1977–1983 — Abductions of Japanese Nationals: During this period North Korea special operations forces invaded Japanese territory (often via mini-submarines) seized Japanese citizens and returned them to North Korea often to never be seen again. While only 17 abductions are officially recognized as such, there may have been hundreds. The abductees were apparently used to teach fluent Japanese to North Korean agents (see below) with young women given as “wives” to high ranking North Korean officials. In 2002 North Korea admitted to seizing only 13 of which they said 8 were dead (though the documentation of death was apparently fraudulent). The five remaining victims were allowed to return. It should be noted that North Korea is also complicit in the abductions of thousands of South Koreans.

Wreckage From KAL 858

1987 — Bombing of Korean Airlines Flight 858: In perhaps the most heinous of these atrocities, two North Korean agents boarded a Korean Airlines flight in Baghdad and placed a bomb in an overhead bin. They disembark when the plane lands in Abu Dhabi. After the plane took off for Bangkok the bomb exploded murdering all 115 on board. The purpose of the attack was to ruin Seoul’s hosting the 1988 Summer Olympics by making athletes afraid to fly there. The two North Korean agents spoke fluent Japanese (see above) and were traveling with the cover story as Japanese husband and wife. Caught in Bahrain, which identified their passports as forgeries, they both took cyanide concealed in cigarettes. The man died but the woman survived. She was sent to South Korea, tried and sentenced to death. However, the President of South Korea pardoned her, convinced she was brainwashed by the North. She remains in South Korea and is repentant. She has written a book called The Tears of My Soul for which all proceeds are donated to the families of the victims.

2017 — Kuala Lumpur International Airport Nerve Agent Assassination of Kim Jong-nam: Less than a year ago two female North Korean agents approached an exiled member of the North Korea ruling family and assassinated him with incredibly deadly VX nerve agent. They smeared it on his face and less than half an hour later he was dead even though he sought medical help almost immediately. They did this right in the middle of the terminal of Kuala Lumpur International Airport in Malaysia, one of the busiest airports on the world.

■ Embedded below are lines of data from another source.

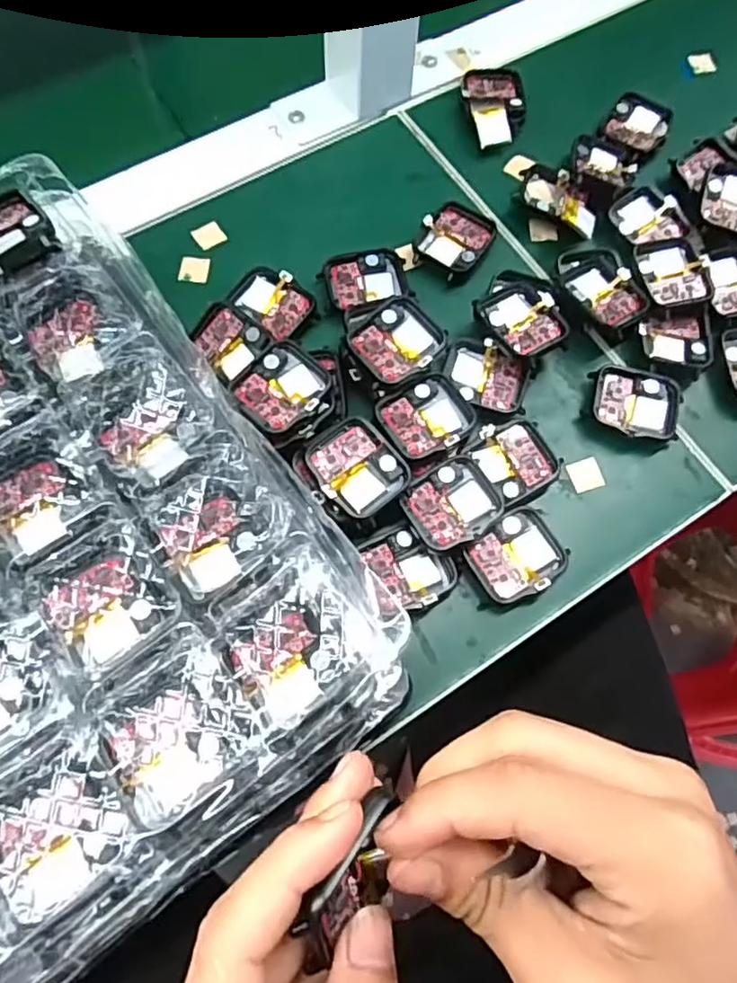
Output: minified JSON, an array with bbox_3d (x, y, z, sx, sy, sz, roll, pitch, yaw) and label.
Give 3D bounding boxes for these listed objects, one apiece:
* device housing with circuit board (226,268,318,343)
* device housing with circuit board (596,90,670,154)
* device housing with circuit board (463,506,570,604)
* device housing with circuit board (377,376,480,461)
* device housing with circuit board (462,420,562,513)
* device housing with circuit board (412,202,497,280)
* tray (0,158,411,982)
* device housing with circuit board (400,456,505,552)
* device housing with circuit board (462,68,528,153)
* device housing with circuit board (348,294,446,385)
[{"bbox_3d":[-0.050,-0.101,0.338,0.042,0.010,0.034,40,74,12],"label":"device housing with circuit board"},{"bbox_3d":[0.166,-0.227,0.392,0.038,0.008,0.043,32,72,9],"label":"device housing with circuit board"},{"bbox_3d":[0.070,0.031,0.296,0.041,0.010,0.035,-32,74,-13],"label":"device housing with circuit board"},{"bbox_3d":[0.029,-0.034,0.309,0.041,0.013,0.039,-26,73,-11],"label":"device housing with circuit board"},{"bbox_3d":[0.072,-0.014,0.311,0.037,0.011,0.036,-28,73,-12],"label":"device housing with circuit board"},{"bbox_3d":[0.048,-0.141,0.356,0.035,0.013,0.045,32,72,9],"label":"device housing with circuit board"},{"bbox_3d":[-0.165,0.029,0.242,0.269,0.031,0.288,-33,76,-14],"label":"tray"},{"bbox_3d":[0.039,0.007,0.297,0.041,0.011,0.037,-26,73,-11],"label":"device housing with circuit board"},{"bbox_3d":[0.079,-0.240,0.392,0.037,0.011,0.062,-4,70,-3],"label":"device housing with circuit board"},{"bbox_3d":[0.014,-0.074,0.308,0.040,0.009,0.038,-40,81,-12],"label":"device housing with circuit board"}]

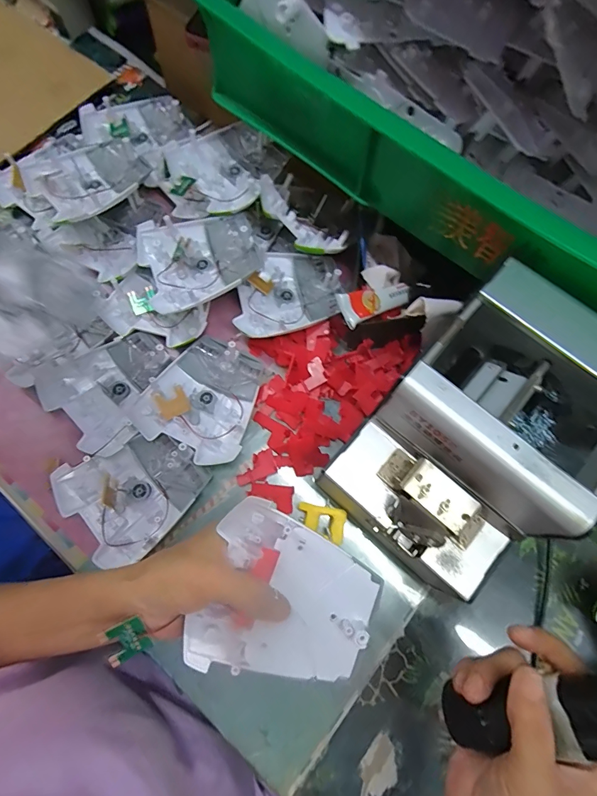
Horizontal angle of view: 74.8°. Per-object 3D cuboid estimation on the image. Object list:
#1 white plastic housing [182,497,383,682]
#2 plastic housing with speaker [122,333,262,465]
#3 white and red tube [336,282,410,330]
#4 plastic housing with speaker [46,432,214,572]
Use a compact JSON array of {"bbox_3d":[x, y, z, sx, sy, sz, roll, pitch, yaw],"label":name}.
[{"bbox_3d":[-0.006,0.123,0.243,0.105,0.020,0.096,15,73,4],"label":"white plastic housing"},{"bbox_3d":[-0.084,-0.003,0.349,0.094,0.018,0.105,25,74,7],"label":"plastic housing with speaker"},{"bbox_3d":[0.069,-0.084,0.336,0.088,0.009,0.027,-25,74,-33],"label":"white and red tube"},{"bbox_3d":[-0.138,0.077,0.329,0.104,0.024,0.094,-42,78,-12],"label":"plastic housing with speaker"}]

North Korea’s terrorist acts of war span numerous nations, South Korea, Japan, Malaysia, Myanmar, and a plane flying from Iran to Thailand. It has included everything from kidnapping nationals from their homeland to targeted assassination of individuals to the mass murders of planting a bomb on a commercial airplane and the roof a mausoleum.

Think about that and what it means when trying to deal with this country and its unbalanced leaders. If Kim Jong Un will use the most deadly of internationally banned chemical weapons so whimsically and recklessly as he did in a Malaysian airport just last year, what does that say about his potential to use his nuclear arsenal?

To date the world has reacted tepidly to these repeated acts of war. Not once has the response included military force. North Korea does these things, and continues to commit these acts of war, because they can. The consequences of economic sanctions obviously mean nothing to North Korean leaders. The problem will not improve with this terrorist regime’s acquisition of a nuclear shield.